Teseu, serei sua Ariadne. E me perderei no Labirinto. Não perderei – entrarei nele, disposta e temerosa como todo Herói. Olharei para você, a porta a se distanciar e o sol da Creta ao fundo. Afastar-me-ei de você [Teseu] mas manterei o fio – o Fio seu e nosso.

E o mundo [meu carinhosíssimo Teseu] é escuro sometimes e às vezes ofusca com tanta claridade – e é neste mundo que penetrarei [destemida, feliz e lacrimosa Ariadne] a querer me afastar e a senti-lo cada vez mais perto [o fio de seda a desenrolar de minhas mãos].

O labirinto [meu pacientíssimo Teseu, e o vejo a esperar na porta] rescinde de tanta monotonia. Cada novo corredor parece com o velho, cada esquina semelha com as três últimas que acabei de cruzar. Sou monótona também, e só não sou porque não o somos. Desfio [já que estamos a falar de fios] cada um dos momentos a dois – cada cálice de vinho da Capadócia, cada pôr do sol por cima da Ágora nós dois a mirar ao longe as ondas do Mar Egeu.

E o labirinto [como todo Labirinto] terá um monstro. Monstro que cujo grande [e talvez único] poder é aquele de meter medo. Vencerei este monstro [Teseu] seu fio firme em minha mão, eu quase a sentir você puxar ao longe, para me mostrar que está sempre lá.

E amaremos [meu amantíssimo Teseu] na Porta, na praia e na montanha, sem túnicas, sandálias nem filosofia, como Bichos, Heróis ou Gente que sempre fomos.

quarta-feira, 17 de janeiro de 2018

Dentro de um Fusca

Amemos [Tássia] dentro de um Fusca. Malucos [tais] ou talvez não tanto – num fusca cabe muito, talvez até tanto amor. Antigos, anos-setenta [ou mesmo universais] afinal o Fusca não tem era.

Não tem era, mas cabe muito mais [sem duplo sentido, ou talvez com ele] em tempos clássicos. Aqueles [tristes tempos] de medalhados a dirigir tudo por atos institucionais - e também alegres [aqueles em que íamos a praias desertas] e as praias desertas quedavam a vinte minutos em marcha lenta – marcha lenta de Fusca.

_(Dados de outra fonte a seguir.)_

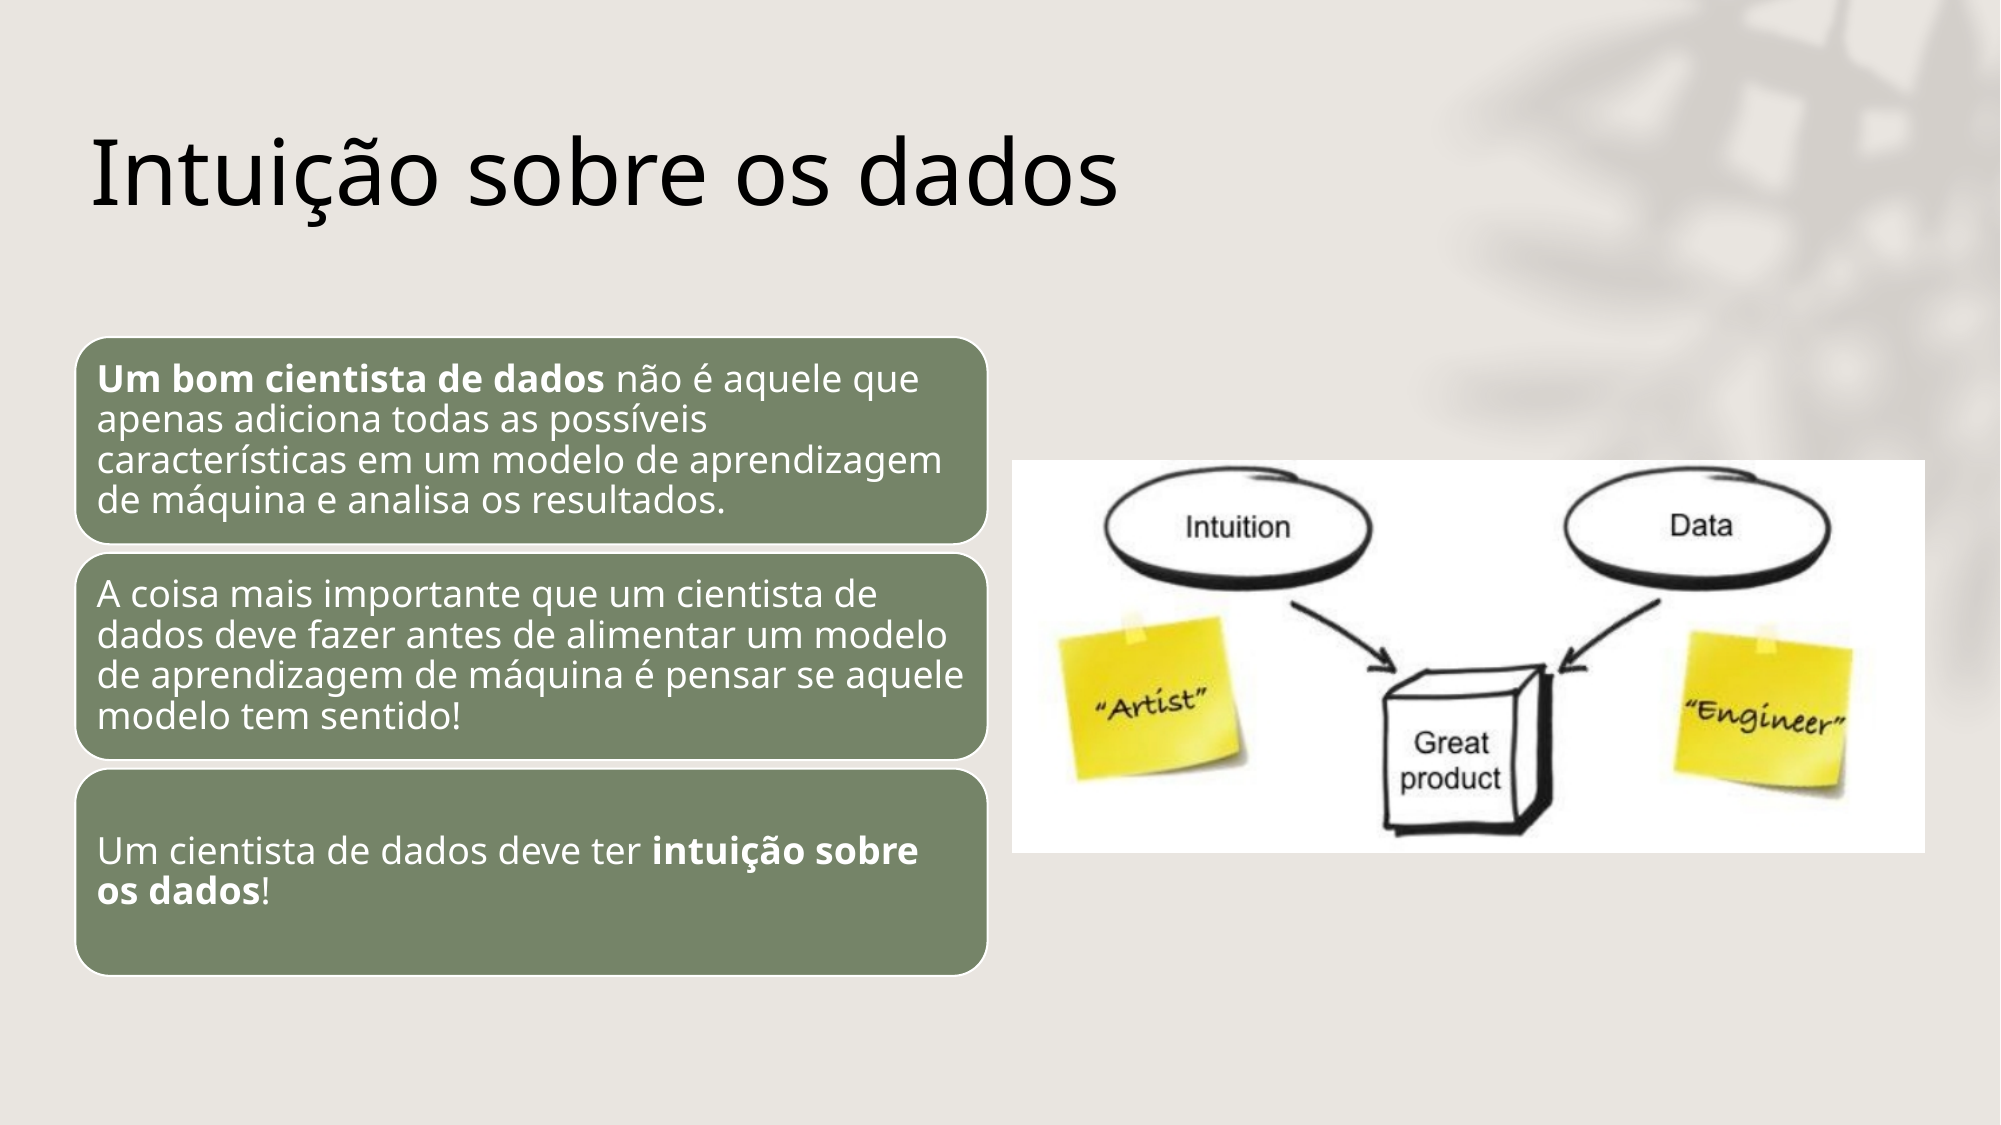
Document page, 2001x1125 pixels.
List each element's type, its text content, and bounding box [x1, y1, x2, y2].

picture [1012, 460, 1925, 853]
text_box Um cientista de dados deve ter intuição sobre os dados! [75, 768, 988, 976]
text_box A coisa mais importante que um cientista de dados deve fazer antes de alimentar um modelo de aprendizagem de máquina é pensar se aquele modelo tem sentido! [75, 552, 988, 761]
text_box Um bom cientista de dados não é aquele que apenas adiciona todas as possíveis características em um modelo de aprendizagem de máquina e analisa os resultados. [75, 336, 988, 545]
title Intuição sobre os dados [75, 60, 1863, 278]
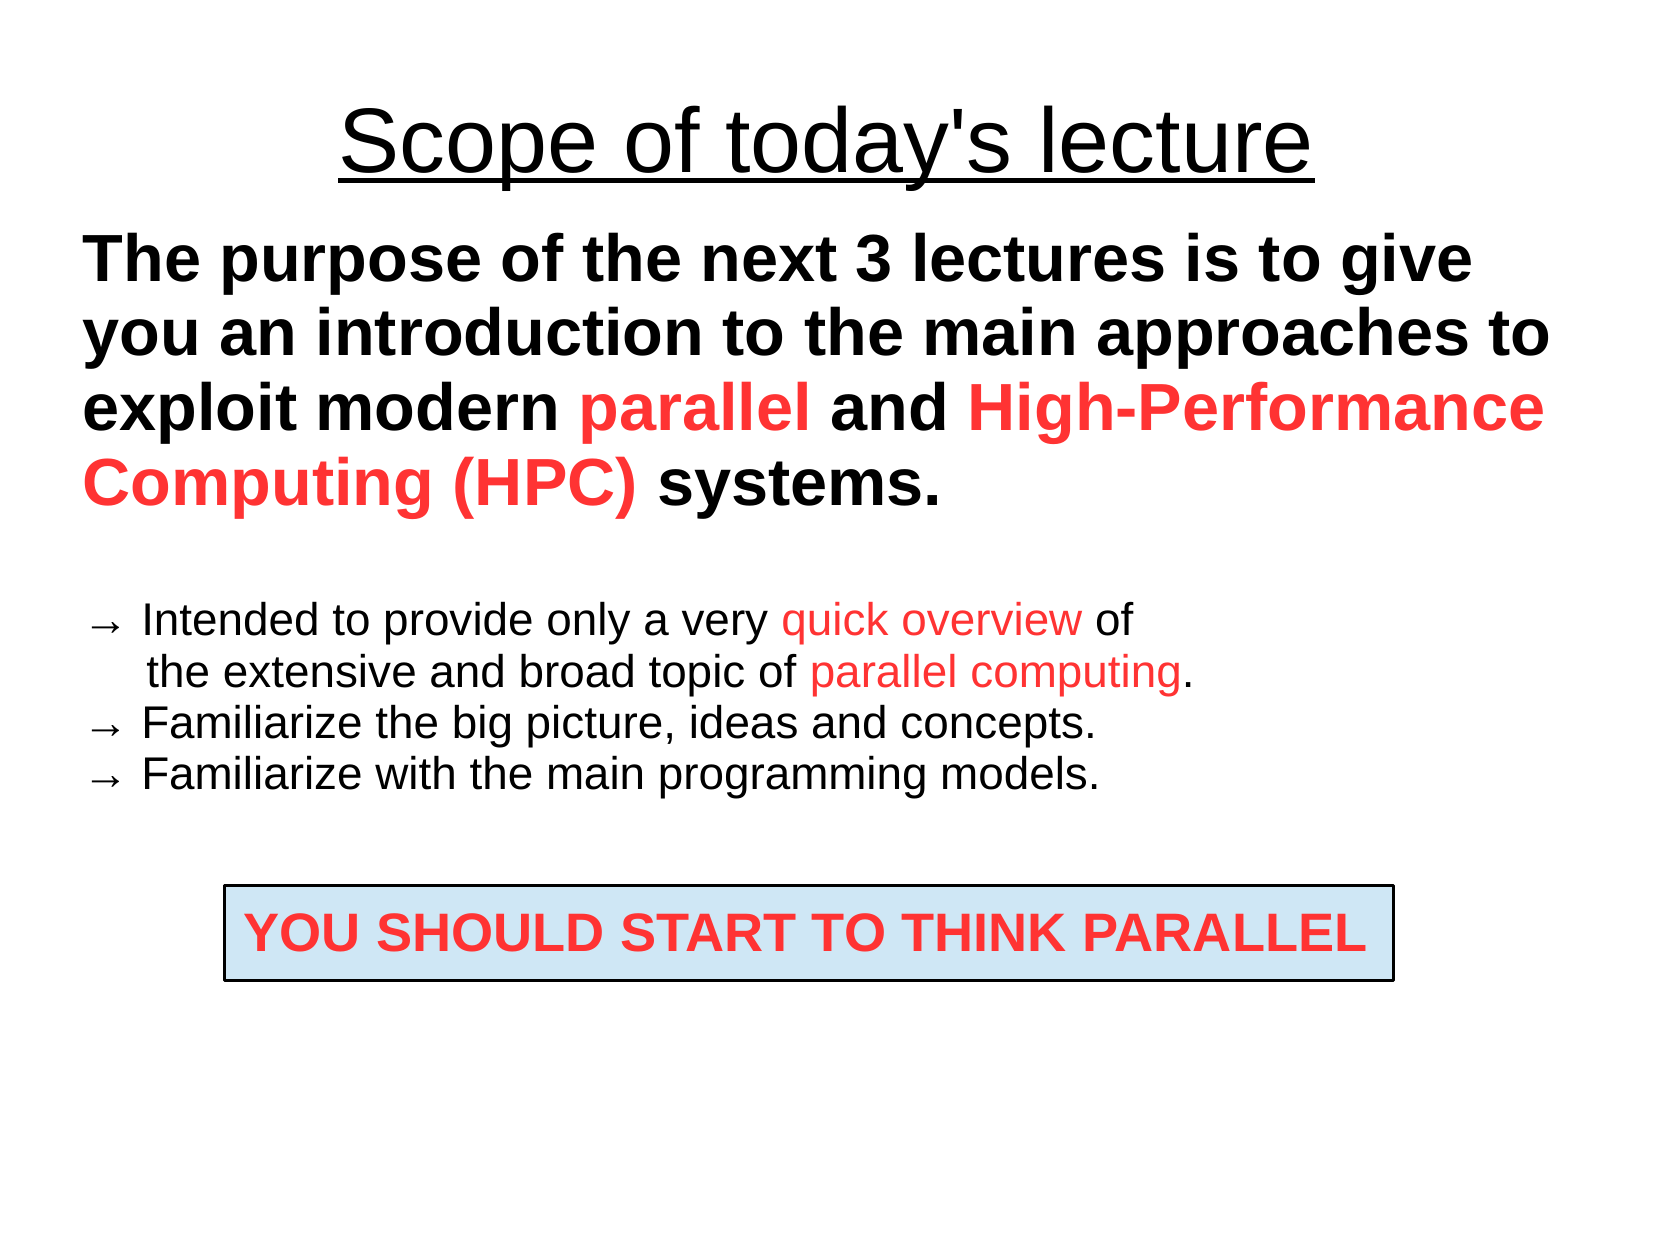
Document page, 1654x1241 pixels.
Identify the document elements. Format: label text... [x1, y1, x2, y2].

subtitle The purpose of the next 3 lectures is to give you an introduction to the main approaches to exploit modern parallel and High-Performance Computing (HPC) systems. → Intended to provide only a very quick overview of the extensive and broad topic of parallel computing. → Familiarize the big picture, ideas and concepts. → Familiarize with the main programming models. YOU SHOULD START TO THINK PARALLEL [82, 220, 1560, 1080]
title Scope of today's lecture [82, 37, 1571, 245]
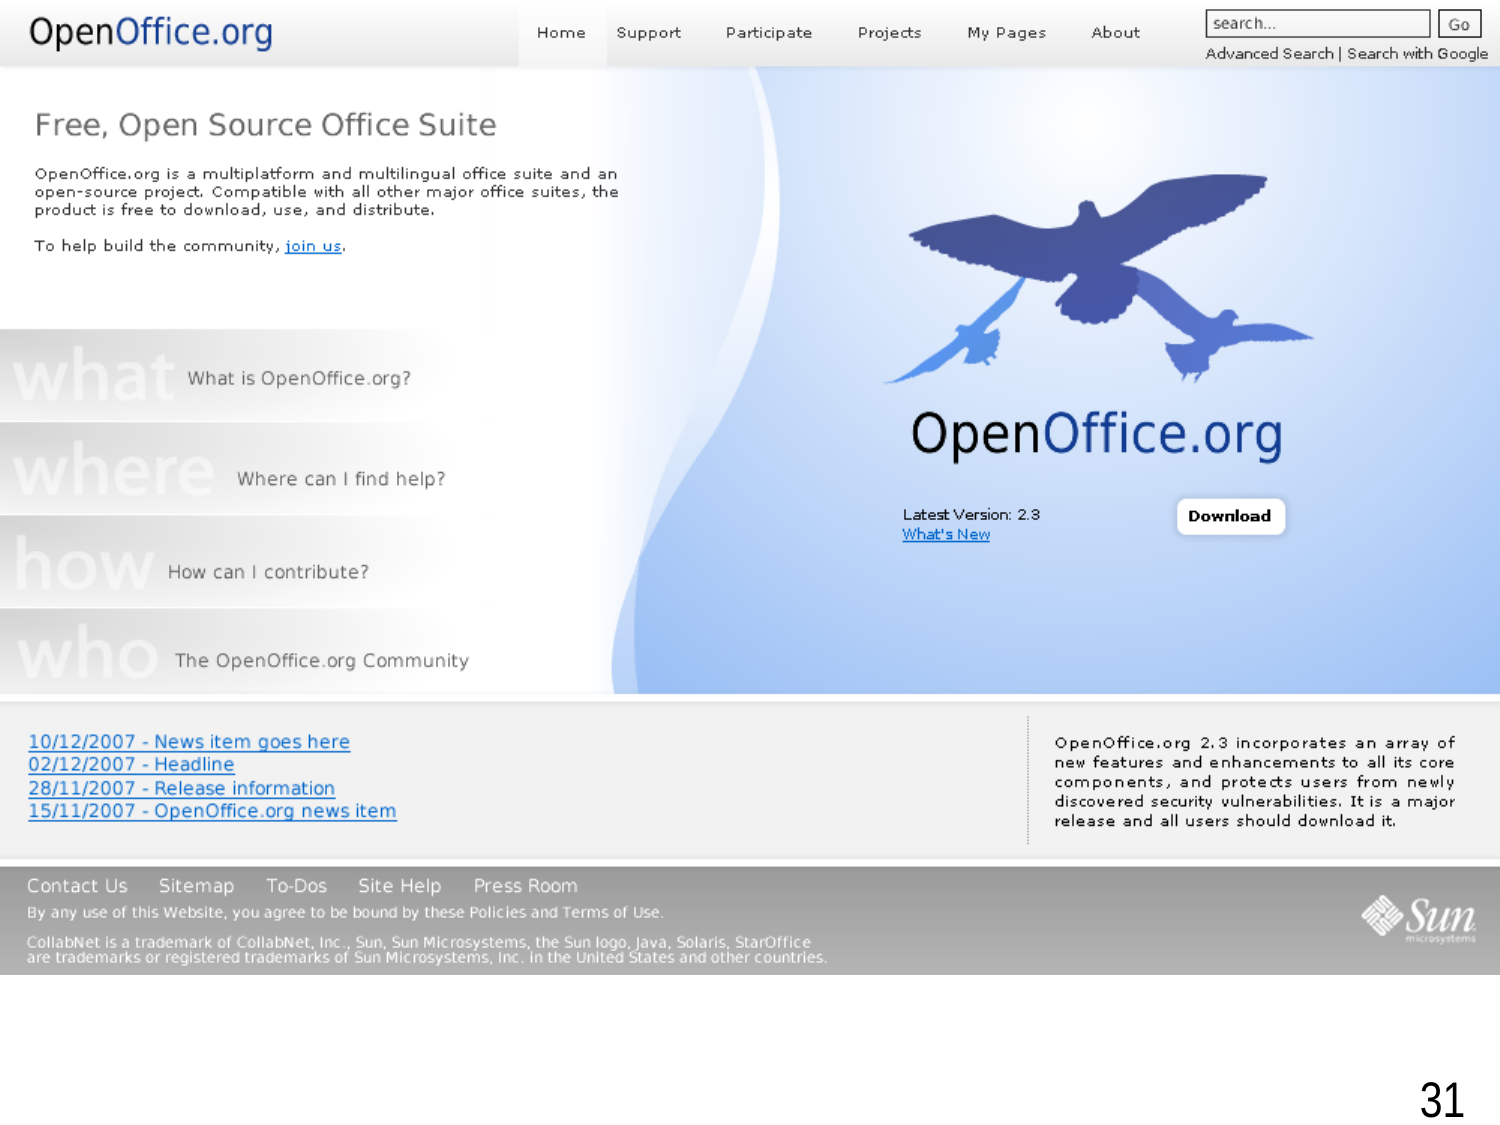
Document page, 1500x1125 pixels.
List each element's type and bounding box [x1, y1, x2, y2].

picture [0, 0, 1500, 975]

Tinha um pequeno depósito lá atrás do segundo banco [lembra?] Pequeno demais para qualquer mala, mas grande demais para tua lingerie e meu jeans [aquele US Top unissex que só para provar que era unissex mesmo nós o trocaríamos de quando em vez]. Grande, mas nós o utilizaríamos para o jeans e o demais.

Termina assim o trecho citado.